MONTRÉAL – Phillip Danault était capable d’en rire après avoir marqué son premier but en 275 jours, mais l’attente a été longue et lourde.
« Ça fait beaucoup de jours! Au moins, j’ai scoré un peu à l’entraînement durant l’été face à des gardiens, a rigolé Danault. C’est sûr que ça fait du bien. Ce n’était pas facile non plus. Je suis un compétiteur, je voulais aider. Il manquait juste ce petit élément de marquer et que ça se fasse au Centre Bell, ça ne pouvait pas être mieux. »
On en parlait dans nos observations du match, mais un partisan s’était permis de taquiner Danault avec une pancarte indiquant : « Si Danault fait un tour du chapeau, je marie ma blonde. #impossible ».
Pour retrouver son aplomb mental, Danault s’est convaincu qu’il devait reprogrammer son était d’esprit pour se concentrer uniquement sur le positif.
« J’ai aussi fait de la vidéo avec Trevor (Letowski, l’entraîneur adjoint) mardi matin. Il m’a montré des endroits sur la glace pour avoir plus de chances de marquer et ç’a fonctionné, c’était exactement ce qu’on avait discuté. Il faut que je sois aussi affamé offensivement que défensivement », a-t-il expliqué.
Depuis son retour avec le Tricolore, Martin St-Louis est parvenu à rehausser sa confiance minée grâce à son rôle crucial sur les mises au jeu. Encore une fois, il a excellé face au Wild avec 67% de réussite.
« C’est l’une des raisons pour lesquelles le Canadien m’a ramené. Pas pour marquer un but important en fin de match, mais pour une mise au jeu importante. Martin connaît la game, il sait comment me donner confiance. »
— Phillip Danault
Dans le vestiaire, Brendan Gallagher était autant, sinon plus, souriant que son ami.
« Phil a compté un gros but, on était vraiment contents de notre prestation », a noté Gallagher alors que St-Louis a confirmé la soirée efficace de ce trio complété par Josh Anderson.
« Leur trio a été très efficace comme trio, ils ont bien travaillé ensemble. Ils ont gagné des batailles pour poursuivre notre travail en zone offensive, c’est l’identité qu’on veut de ce trio. Ce fut l’un de nos meilleurs matchs offensifs à cinq contre cinq et ça vient de l’équilibre de nos trios et d’une présence devant filet », a ciblé l’entraîneur.
À titre d’exemple, selon les données de SportLogiq, le CH a remporté 62,8% des batailles pour la rondelle et il a passé 5 :23 de plus en zone offensive que le Wild. De plus, Montréal a dominé 12-5 pour les chances de marquer de qualité à égalité numérique.
Évidemment, au sein du Tricolore, les joueurs ont remarqué l’attention aux détails de Danault.

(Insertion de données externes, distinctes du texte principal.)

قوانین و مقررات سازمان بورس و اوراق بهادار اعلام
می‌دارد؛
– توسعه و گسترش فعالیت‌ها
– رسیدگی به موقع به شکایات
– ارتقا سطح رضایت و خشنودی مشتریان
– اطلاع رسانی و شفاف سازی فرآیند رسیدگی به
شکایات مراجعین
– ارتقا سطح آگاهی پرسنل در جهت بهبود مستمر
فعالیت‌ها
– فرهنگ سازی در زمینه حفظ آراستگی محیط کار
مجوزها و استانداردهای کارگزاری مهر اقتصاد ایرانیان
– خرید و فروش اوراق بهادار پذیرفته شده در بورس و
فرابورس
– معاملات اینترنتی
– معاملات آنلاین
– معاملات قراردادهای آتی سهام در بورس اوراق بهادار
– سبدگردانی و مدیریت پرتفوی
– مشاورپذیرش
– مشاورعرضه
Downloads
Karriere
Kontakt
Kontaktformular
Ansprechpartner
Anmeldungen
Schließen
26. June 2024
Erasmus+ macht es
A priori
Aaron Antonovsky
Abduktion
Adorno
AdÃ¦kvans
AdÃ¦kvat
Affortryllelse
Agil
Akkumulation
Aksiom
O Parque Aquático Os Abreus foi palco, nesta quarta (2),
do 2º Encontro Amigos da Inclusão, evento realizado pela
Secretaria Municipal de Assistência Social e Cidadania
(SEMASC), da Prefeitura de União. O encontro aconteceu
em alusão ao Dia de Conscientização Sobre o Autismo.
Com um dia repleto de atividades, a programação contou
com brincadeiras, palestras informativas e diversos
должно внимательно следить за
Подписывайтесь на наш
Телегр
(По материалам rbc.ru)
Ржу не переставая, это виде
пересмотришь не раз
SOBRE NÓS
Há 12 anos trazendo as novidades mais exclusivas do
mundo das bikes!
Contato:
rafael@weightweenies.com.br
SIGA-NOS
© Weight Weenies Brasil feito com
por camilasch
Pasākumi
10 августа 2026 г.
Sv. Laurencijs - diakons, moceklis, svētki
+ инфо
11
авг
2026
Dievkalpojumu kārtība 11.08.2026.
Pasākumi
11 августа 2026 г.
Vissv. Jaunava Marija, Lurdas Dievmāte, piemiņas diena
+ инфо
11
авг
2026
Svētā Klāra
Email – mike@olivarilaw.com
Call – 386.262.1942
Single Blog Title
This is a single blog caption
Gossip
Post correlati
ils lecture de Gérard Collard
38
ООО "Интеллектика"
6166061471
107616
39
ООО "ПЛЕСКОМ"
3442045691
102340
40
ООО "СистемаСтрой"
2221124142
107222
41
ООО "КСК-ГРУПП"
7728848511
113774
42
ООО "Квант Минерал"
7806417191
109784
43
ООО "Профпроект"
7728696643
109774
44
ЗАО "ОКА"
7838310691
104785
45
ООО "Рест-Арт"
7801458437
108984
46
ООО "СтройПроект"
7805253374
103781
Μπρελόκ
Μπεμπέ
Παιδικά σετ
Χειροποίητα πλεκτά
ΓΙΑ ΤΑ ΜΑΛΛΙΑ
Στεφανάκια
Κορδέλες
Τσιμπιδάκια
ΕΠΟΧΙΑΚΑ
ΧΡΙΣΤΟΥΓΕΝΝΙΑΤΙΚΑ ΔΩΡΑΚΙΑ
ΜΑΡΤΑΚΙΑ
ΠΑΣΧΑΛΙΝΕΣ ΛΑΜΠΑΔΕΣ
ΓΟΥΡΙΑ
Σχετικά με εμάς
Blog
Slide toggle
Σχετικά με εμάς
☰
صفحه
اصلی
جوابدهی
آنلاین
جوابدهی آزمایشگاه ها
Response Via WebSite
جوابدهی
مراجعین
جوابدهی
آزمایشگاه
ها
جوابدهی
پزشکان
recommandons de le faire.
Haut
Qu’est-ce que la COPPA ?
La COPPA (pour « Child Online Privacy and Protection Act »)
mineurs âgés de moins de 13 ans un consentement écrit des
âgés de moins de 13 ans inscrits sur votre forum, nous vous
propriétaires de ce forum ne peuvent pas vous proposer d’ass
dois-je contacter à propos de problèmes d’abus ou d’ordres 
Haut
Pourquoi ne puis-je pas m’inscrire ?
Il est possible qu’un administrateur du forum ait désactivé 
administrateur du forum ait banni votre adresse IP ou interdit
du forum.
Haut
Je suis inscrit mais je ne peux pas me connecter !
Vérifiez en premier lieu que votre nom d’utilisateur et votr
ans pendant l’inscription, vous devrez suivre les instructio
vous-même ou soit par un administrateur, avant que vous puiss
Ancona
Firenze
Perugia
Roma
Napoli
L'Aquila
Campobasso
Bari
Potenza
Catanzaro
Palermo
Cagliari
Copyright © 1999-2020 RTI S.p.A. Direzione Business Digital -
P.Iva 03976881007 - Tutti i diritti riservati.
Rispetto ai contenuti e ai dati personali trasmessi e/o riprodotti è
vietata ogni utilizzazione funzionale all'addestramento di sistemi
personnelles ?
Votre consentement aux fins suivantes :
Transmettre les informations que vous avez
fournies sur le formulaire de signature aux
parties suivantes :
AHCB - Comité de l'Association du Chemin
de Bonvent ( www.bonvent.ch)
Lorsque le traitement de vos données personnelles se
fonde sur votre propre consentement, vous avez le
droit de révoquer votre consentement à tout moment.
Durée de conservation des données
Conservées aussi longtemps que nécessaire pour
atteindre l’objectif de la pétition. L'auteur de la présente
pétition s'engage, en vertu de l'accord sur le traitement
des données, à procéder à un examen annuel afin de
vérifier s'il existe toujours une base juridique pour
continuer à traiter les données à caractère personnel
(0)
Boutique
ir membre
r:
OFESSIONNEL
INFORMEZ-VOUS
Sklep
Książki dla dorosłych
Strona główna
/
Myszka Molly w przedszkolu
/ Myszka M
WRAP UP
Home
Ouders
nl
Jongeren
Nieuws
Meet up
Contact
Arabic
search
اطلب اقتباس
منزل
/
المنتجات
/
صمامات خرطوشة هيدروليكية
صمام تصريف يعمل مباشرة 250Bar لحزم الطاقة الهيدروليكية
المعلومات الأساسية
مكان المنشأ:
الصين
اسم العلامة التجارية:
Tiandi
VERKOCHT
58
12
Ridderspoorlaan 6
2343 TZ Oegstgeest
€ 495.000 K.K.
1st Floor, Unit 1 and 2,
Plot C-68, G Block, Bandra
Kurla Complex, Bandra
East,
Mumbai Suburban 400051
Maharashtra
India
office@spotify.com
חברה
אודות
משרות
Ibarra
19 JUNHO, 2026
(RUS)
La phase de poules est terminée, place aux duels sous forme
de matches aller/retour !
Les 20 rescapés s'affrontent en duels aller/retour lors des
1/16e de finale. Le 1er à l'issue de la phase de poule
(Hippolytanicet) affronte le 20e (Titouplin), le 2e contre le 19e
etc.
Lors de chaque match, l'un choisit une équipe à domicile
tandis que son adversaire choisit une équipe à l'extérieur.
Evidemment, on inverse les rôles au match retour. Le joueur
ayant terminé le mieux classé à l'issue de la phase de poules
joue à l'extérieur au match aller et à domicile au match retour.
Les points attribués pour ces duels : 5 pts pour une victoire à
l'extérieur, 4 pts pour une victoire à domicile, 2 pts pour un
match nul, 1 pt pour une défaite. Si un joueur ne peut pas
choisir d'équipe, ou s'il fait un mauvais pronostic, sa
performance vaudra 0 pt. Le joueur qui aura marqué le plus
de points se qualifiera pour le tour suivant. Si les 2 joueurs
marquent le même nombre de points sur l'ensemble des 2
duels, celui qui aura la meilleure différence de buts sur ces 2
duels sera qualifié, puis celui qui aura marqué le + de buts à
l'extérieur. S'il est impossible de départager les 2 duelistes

« On était super contents pour lui, ce n’était qu’une question de temps. C’est un poids de moins sur ses épaules et il le mérite de la façon dont il joue. Il remporte de grosses mises au jeu, il joue de la bonne manière », a souligné Carrier.
Ne pas oublier Demidov
Ce serait bête de ne pas glisser quelques mots sur Ivan Demidov. Pendant que le vétéran Danault a été fort utile, Demidov a continué son évolution.
À 20 ans, le Russe a accompli d’autres prouesses.
« Ce ne sont pas juste ses jeux spectaculaires, il réussit tellement de bonnes choses, il joue de la bonne manière. Le reste, ça vient avec ce qu’il accomplit », a mentionné Lane Hutson.
Demidov a reconnu que c’était spécial pour lui d’affronter Kirill Kaprizov.
« C’est l’un des meilleurs joueurs russes de la LNH. Je pousse toujours fort, mais peut-être encore un peu plus contre lui », a admis Demidov avec sa franchise.
Le plus important, c’est que le jeu a ralenti à ses yeux. Imaginez quand il sera rendu à 23 ou 24 ans.
« Je me sens plus à l’aise qu’en début de saison, je veux continuer dans ce sens », a cerné Demidov qui savait que Hutson serait prêt pour l’habile passe menant à son but.